Reproduce the records word for word from the first line up to and including the line containing "Force ist einsatzbereit, wenn".

### The records
◆ ◆ ◆ ◆ ◆

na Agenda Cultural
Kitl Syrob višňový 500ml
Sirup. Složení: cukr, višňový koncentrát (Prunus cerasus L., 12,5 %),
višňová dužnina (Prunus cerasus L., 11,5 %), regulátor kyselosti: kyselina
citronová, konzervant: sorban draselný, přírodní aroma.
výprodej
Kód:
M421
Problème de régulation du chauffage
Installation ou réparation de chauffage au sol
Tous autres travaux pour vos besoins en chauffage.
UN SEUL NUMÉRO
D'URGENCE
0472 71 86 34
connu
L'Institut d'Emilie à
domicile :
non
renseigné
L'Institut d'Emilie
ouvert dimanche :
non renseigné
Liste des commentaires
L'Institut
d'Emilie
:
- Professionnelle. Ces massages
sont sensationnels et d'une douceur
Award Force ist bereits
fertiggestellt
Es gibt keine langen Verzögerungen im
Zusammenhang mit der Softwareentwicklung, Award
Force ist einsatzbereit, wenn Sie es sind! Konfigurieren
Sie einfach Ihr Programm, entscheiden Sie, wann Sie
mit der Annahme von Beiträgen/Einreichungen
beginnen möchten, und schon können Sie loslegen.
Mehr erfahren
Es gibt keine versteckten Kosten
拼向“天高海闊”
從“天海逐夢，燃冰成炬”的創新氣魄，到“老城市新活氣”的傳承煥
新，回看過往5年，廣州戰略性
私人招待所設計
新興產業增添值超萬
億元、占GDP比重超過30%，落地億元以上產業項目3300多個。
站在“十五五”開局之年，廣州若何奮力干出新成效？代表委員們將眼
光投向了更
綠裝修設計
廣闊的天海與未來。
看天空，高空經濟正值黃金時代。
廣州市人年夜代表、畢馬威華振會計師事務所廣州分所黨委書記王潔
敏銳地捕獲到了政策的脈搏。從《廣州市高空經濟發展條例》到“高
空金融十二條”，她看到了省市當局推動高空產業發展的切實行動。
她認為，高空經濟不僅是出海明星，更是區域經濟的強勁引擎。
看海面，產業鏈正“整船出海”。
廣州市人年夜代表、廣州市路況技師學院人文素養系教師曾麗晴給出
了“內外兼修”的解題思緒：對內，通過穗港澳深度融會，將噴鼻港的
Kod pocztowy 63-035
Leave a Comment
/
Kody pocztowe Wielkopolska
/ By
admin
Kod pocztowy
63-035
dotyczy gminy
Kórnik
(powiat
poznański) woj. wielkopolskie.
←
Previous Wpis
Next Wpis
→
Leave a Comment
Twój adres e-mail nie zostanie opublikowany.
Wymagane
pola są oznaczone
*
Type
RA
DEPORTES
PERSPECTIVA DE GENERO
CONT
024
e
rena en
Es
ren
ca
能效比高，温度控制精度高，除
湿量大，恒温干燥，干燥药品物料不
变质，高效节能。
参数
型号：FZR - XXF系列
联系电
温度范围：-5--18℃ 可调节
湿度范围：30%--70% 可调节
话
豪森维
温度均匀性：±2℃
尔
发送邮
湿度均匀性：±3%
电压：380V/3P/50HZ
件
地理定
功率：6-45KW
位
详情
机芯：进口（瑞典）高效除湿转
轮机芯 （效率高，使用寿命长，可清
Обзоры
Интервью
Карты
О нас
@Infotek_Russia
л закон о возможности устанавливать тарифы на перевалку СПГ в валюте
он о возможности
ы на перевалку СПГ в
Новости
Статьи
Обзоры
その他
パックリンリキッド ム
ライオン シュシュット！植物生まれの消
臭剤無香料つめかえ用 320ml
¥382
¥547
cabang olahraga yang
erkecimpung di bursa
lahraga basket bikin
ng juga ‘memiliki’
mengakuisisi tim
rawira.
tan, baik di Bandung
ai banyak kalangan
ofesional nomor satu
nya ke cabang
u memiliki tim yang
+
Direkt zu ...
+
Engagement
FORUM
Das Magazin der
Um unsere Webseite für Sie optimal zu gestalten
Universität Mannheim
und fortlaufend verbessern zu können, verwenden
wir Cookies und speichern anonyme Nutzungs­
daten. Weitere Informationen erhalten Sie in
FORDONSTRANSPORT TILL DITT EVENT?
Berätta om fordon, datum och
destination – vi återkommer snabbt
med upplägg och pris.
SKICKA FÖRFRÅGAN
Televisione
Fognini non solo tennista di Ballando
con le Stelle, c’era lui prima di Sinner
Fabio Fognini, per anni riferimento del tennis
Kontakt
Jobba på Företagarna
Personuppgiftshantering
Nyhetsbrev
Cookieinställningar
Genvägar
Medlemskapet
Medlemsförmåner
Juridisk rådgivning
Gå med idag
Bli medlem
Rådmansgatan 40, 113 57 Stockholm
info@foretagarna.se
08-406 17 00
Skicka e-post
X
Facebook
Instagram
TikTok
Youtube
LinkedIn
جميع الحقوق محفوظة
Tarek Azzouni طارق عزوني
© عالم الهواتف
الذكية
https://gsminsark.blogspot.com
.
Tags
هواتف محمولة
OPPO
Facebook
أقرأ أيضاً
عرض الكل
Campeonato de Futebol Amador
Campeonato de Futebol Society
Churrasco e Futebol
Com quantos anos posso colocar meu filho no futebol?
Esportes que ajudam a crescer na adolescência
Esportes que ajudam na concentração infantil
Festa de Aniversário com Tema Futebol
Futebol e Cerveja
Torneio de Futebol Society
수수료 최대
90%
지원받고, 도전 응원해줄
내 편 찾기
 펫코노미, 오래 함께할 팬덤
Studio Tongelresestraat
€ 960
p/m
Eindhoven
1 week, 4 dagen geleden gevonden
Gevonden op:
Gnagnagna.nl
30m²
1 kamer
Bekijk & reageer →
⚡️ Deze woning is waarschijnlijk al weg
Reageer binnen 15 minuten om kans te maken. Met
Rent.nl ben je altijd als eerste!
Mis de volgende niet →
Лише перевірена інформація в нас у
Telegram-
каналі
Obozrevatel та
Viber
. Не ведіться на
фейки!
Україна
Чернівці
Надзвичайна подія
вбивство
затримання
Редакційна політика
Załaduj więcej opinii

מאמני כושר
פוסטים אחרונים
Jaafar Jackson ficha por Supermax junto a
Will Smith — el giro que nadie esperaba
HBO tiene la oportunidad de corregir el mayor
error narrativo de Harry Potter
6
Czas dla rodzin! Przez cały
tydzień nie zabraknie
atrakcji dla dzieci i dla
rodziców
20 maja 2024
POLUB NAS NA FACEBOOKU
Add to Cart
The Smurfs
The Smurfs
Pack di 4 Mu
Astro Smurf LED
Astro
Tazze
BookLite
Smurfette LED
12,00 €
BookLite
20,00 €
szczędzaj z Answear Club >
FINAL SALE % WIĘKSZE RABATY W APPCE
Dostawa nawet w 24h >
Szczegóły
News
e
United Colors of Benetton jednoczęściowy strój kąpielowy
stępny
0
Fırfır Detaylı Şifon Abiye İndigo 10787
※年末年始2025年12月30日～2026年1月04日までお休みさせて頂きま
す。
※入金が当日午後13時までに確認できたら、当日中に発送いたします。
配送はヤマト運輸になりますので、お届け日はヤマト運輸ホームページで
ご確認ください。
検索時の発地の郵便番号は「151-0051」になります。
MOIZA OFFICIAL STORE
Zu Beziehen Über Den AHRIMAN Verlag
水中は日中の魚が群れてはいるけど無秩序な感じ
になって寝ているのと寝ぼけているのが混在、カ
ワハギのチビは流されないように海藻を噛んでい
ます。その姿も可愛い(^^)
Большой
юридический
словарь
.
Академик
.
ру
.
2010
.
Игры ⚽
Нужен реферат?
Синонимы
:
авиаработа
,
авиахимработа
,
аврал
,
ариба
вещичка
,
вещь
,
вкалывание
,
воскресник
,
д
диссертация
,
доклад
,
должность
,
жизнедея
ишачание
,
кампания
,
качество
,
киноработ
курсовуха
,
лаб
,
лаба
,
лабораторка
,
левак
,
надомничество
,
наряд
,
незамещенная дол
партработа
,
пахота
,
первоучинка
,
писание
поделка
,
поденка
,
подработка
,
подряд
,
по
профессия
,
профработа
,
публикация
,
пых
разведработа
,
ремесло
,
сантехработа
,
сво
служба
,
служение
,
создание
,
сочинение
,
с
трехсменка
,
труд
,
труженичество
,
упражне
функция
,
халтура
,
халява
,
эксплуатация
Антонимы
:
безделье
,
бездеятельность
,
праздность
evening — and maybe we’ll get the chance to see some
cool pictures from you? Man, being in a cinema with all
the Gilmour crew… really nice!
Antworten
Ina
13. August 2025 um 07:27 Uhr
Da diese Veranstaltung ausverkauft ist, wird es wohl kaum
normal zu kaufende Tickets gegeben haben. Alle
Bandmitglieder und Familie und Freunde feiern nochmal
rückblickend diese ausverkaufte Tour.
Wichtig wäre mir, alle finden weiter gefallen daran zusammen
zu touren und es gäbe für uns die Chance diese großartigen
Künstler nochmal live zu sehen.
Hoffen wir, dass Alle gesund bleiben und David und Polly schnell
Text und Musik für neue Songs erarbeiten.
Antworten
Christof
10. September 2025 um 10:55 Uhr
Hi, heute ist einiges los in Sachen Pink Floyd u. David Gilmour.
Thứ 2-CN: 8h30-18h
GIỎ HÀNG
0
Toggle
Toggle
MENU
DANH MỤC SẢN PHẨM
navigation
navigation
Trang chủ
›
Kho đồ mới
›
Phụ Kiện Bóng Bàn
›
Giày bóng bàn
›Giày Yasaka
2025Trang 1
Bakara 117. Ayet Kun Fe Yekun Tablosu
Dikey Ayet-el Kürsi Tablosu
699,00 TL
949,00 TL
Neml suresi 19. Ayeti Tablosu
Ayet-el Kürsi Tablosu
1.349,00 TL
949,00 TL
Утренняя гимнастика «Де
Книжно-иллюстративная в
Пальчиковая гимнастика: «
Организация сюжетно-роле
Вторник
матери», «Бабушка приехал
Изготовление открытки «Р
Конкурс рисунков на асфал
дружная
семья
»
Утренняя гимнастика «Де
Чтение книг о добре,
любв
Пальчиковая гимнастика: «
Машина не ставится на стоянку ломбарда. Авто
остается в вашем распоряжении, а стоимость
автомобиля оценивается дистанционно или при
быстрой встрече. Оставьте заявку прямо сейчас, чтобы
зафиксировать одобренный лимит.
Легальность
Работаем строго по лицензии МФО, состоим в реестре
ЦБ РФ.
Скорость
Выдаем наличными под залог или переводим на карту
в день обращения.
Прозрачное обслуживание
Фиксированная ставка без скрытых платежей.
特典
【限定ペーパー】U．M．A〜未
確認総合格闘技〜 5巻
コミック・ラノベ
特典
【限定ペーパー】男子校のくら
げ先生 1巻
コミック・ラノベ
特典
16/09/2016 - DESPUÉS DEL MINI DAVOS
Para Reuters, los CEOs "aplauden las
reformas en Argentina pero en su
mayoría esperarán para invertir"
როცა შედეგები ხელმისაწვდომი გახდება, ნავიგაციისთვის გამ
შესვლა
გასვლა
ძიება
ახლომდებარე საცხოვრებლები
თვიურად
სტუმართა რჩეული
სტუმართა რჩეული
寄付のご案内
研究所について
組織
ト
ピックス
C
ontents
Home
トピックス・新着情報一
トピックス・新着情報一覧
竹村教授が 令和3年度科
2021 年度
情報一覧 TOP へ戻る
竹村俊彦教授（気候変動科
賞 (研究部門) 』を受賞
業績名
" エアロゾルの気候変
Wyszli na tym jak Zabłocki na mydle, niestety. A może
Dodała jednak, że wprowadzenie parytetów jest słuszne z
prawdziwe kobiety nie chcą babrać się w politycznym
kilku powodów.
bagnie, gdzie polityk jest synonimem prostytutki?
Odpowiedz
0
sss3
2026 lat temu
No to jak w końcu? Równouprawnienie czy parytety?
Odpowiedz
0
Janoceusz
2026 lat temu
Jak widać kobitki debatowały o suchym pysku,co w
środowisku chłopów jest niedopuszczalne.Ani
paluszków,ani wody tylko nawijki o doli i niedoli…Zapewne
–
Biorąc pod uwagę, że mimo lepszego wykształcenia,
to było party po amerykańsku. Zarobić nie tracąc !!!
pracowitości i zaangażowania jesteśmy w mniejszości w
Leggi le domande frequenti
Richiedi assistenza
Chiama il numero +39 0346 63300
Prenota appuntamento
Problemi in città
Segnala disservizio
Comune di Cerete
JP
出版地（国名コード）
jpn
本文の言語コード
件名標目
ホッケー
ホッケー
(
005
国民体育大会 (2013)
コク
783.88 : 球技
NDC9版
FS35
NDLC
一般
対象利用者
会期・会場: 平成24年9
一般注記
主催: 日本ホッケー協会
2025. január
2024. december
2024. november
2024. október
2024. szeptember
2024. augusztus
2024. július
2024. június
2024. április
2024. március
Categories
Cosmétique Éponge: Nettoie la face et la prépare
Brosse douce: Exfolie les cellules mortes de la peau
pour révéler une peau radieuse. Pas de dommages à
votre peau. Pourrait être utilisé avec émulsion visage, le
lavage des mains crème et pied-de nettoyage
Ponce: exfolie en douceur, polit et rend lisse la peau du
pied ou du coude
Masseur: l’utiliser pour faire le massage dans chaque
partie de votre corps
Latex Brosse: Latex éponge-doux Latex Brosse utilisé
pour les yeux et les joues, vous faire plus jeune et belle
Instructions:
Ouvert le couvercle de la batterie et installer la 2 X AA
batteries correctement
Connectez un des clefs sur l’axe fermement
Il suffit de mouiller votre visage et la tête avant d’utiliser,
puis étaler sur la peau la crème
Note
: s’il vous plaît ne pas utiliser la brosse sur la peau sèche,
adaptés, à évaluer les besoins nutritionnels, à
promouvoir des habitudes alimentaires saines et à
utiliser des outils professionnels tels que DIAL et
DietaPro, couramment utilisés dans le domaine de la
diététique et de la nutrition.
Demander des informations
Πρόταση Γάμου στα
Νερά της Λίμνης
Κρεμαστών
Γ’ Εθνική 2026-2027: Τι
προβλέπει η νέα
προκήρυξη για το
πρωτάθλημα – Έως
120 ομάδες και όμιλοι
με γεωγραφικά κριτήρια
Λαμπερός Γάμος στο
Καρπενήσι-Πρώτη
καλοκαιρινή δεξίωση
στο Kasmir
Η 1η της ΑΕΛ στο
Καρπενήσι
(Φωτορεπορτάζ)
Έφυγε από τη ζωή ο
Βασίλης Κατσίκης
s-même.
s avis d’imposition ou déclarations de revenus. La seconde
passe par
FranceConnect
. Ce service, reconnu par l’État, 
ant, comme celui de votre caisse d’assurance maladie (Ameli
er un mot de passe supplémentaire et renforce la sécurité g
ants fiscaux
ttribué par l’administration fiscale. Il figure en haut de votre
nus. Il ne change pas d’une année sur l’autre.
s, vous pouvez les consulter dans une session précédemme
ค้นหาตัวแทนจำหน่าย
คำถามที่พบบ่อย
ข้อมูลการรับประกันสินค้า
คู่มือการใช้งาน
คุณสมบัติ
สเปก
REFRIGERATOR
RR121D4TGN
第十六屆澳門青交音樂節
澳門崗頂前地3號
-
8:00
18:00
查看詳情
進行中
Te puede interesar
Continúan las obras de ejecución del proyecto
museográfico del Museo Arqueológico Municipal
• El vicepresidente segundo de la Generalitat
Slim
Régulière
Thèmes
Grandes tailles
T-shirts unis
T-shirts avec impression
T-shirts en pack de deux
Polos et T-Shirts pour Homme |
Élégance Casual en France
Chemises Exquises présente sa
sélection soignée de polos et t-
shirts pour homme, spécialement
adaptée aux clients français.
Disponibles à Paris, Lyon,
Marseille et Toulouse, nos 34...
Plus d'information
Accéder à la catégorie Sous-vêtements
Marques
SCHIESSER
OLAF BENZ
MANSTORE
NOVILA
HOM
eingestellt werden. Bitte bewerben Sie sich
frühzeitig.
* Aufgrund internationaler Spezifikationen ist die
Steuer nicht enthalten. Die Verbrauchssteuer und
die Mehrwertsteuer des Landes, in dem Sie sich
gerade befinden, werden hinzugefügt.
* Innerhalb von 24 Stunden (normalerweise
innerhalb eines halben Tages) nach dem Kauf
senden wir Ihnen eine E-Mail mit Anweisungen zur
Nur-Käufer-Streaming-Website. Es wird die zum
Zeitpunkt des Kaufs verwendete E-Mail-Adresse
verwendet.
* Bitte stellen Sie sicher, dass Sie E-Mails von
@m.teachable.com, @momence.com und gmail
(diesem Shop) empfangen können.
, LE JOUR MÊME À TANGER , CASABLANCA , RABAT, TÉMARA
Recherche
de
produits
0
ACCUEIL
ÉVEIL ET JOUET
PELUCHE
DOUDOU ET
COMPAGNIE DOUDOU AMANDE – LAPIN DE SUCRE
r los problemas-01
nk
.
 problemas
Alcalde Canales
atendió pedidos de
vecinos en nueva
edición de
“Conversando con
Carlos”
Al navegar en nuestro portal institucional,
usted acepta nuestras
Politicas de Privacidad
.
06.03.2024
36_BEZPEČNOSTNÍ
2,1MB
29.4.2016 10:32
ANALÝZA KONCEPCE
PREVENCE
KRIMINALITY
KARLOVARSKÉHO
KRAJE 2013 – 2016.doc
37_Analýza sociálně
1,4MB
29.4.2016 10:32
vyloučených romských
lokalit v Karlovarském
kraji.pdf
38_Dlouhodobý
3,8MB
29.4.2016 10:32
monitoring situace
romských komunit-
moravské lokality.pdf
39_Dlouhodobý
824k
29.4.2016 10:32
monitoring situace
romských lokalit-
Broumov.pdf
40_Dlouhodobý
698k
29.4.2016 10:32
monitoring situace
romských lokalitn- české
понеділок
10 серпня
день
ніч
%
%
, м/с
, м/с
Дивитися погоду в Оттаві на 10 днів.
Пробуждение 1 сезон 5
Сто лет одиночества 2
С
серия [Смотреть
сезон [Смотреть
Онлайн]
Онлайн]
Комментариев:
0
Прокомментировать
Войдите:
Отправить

◆ ◆ ◆ ◆ ◆

### Written answer
na Agenda Cultural
Kitl Syrob višňový 500ml
Sirup. Složení: cukr, višňový koncentrát (Prunus cerasus L., 12,5 %),
višňová dužnina (Prunus cerasus L., 11,5 %), regulátor kyselosti: kyselina
citronová, konzervant: sorban draselný, přírodní aroma.
výprodej
Kód:
M421
Problème de régulation du chauffage
Installation ou réparation de chauffage au sol
Tous autres travaux pour vos besoins en chauffage.
UN SEUL NUMÉRO
D'URGENCE
0472 71 86 34
connu
L'Institut d'Emilie à
domicile :
non
renseigné
L'Institut d'Emilie
ouvert dimanche :
non renseigné
Liste des commentaires
L'Institut
d'Emilie
:
- Professionnelle. Ces massages
sont sensationnels et d'une douceur
Award Force ist bereits
fertiggestellt
Es gibt keine langen Verzögerungen im
Zusammenhang mit der Softwareentwicklung, Award
Force ist einsatzbereit, wenn Sie es sind! Konfigurieren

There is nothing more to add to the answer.